The laws of formalism were seen to have two sides, one true, the other false. They were shown to be complex and contradictory, capable of development and change by reason of opposing tendencies constantly at work within them. We analysed the two opposing poles of their contradictory character, unfolded their interrelations, and indicated how and why they become transformed into each other.

That is the dialectical method of thinking about thought. As a result we have arrived at the frontier of dialectics by a genuinely dialectical route. That is also the way humanity arrived at dialectics as a formulated system of thought. Men found out the limitations of formal logic in practice and then overcame these limitations in theory by creating a higher form of logic. Dialectics proves its truth by applying its own method of thought to explain itself and its origins.

Dialectics came into existence as the result of a colossal social revolution pervading all departments of life. In politics the representatives of the aroused masses, unconsciously guided by a dialectical understanding of events, knocked at the doors of the unlimited monarchies and thundered: Times have changed; we demand equality.

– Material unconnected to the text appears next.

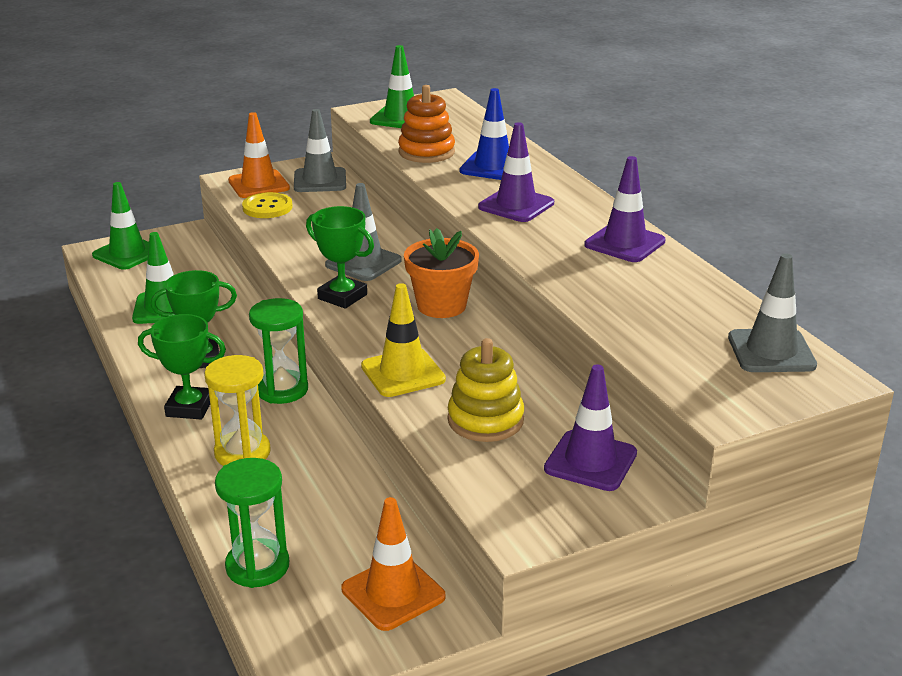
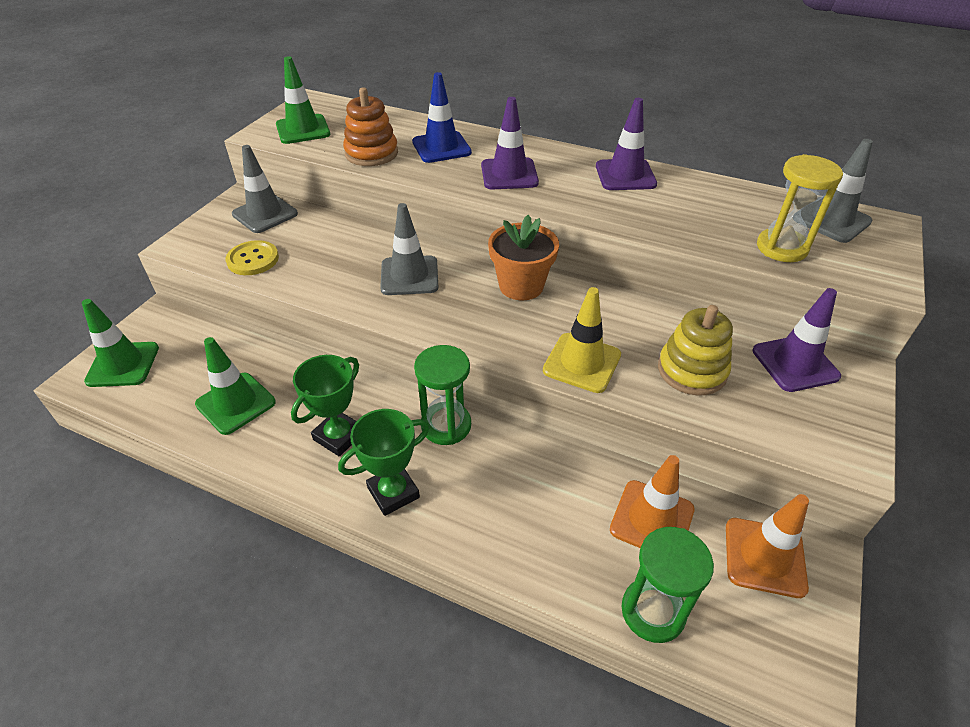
camera: 40 degrees left, 15 degrees up
(242, 453) = (495, 508): yellow hourglass -> yellow hourglass (781, 248)
(258, 184) = (213, 240): orange traffic cone -> orange traffic cone (652, 519)
(342, 297) = (438, 316): green trophy -> none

In the spirit of formalism, the defenders of absolutism replied: You are wrong, you are subversive; things do not change or cannot change that much. The king is always and everywhere king; A equals A; sovereignty cannot equal the people, who are non-A. Such formal reasoning did not halt the march of progress, the triumph of the popular bourgeois-democratic revolutions, the dethronement and destruction of the monarchies. Revolutionary dialectics, and not formal logic, prevailed in political practice.

In the sphere of knowledge, formalism was plunged into the same revolutionary crisis as absolutism in politics. The new forces of knowledge arising out of the development of the natural and social sciences came into collision with the forms of logic which had reigned for over two thousand years, sought self-expression, demanded their rights. How that revolution in logic came about and what it led to will be the topic of our next lecture.